Exercise set:
1. In the fly fishing leader text, what knot is used for the loop?
2. Repeat the passage of the fly fishing leader text between "There is a djungel" and "the grinner knot).", inclusive.

Text block:
_ _ _ _
There is a djungel of fly fishing leaders out there. Do you have you own favorite?

I have tried a lot of different brands and lengths but never really found a leader that beats the ones I tie myself. I did not invent this formula, only got inspired from a legend in the fly fishing world; Charles Ritz. He developed his own system and I changed it a little bit in order to make it work where I go fishing. I prefer pretty long leaders… 10 feet or more when fishing sea trout in the ocean and 12 feet or more when the dry fly is floating downstream some secret nordic river.

If you want to try, here is the JFF formula. You do not have to add extra centimeters in order to compensate lost material when doing the knot, it is already done. Loop knot: Perfection loop, all other knots: The blood knot. (it becomes slightly more aerodynamic than the grinner knot).

One more thing! The quality of the monofilament you use is of course very important. Check out different brands and compare the stiffness. You want a pretty stiff line in order to make the fly turn over when fishing, We use Maxima or Stroft…

Ok, it looks like this:

Dry fly leader, modified Ritz leader

0.50 = 140 cm

0.45 = 102 cm

0.40 = 46 cm

0.35 = 36 cm

0.30 = 29 cm

0.25 = 24 cm

0.20 = 20 cm

0.16 = 100 cm (last piece = flour carbon)
_ _ _ _
Available data:
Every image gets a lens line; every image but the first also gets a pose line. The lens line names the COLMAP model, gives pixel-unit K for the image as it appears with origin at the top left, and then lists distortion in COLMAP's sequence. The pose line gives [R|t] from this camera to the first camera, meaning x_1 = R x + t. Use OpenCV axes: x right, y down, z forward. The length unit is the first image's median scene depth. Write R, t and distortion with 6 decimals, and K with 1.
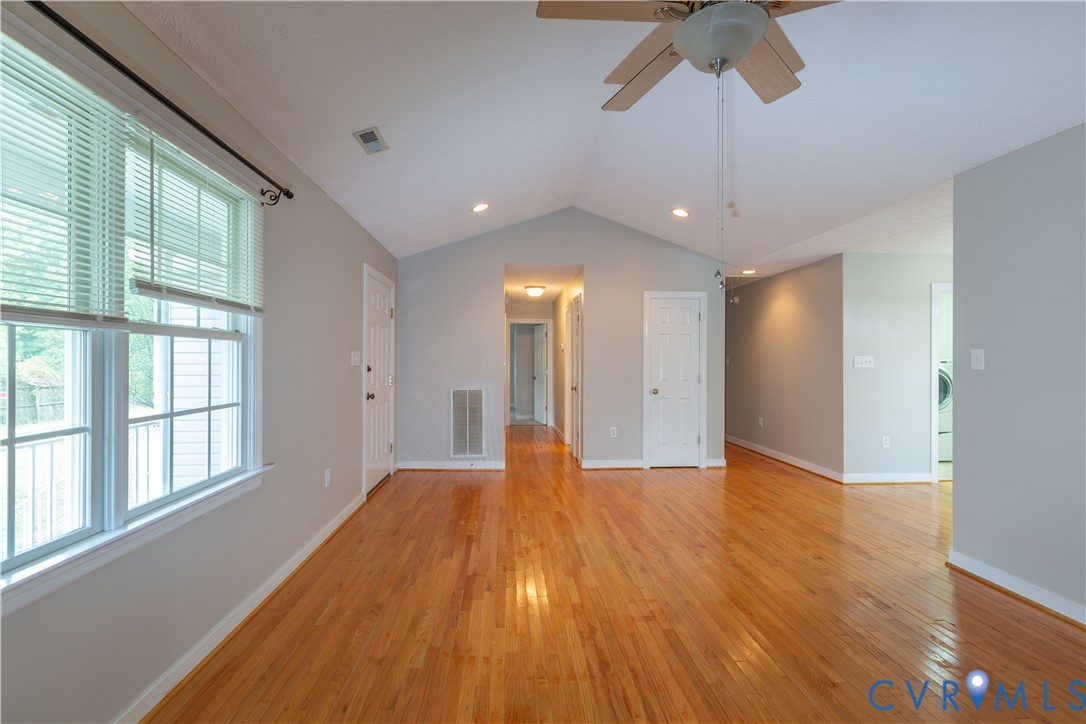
_ _ _ _
Written responses:
1. The perfection loop.

2.
There is a djungel of fly fishing leaders out there. Do you have you own favorite?

I have tried a lot of different brands and lengths but never really found a leader that beats the ones I tie myself. I did not invent this formula, only got inspired from a legend in the fly fishing world; Charles Ritz. He developed his own system and I changed it a little bit in order to make it work where I go fishing. I prefer pretty long leaders… 10 feet or more when fishing sea trout in the ocean and 12 feet or more when the dry fly is floating downstream some secret nordic river.

If you want to try, here is the JFF formula. You do not have to add extra centimeters in order to compensate lost material when doing the knot, it is already done. Loop knot: Perfection loop, all other knots: The blood knot. (it becomes slightly more aerodynamic than the grinner knot).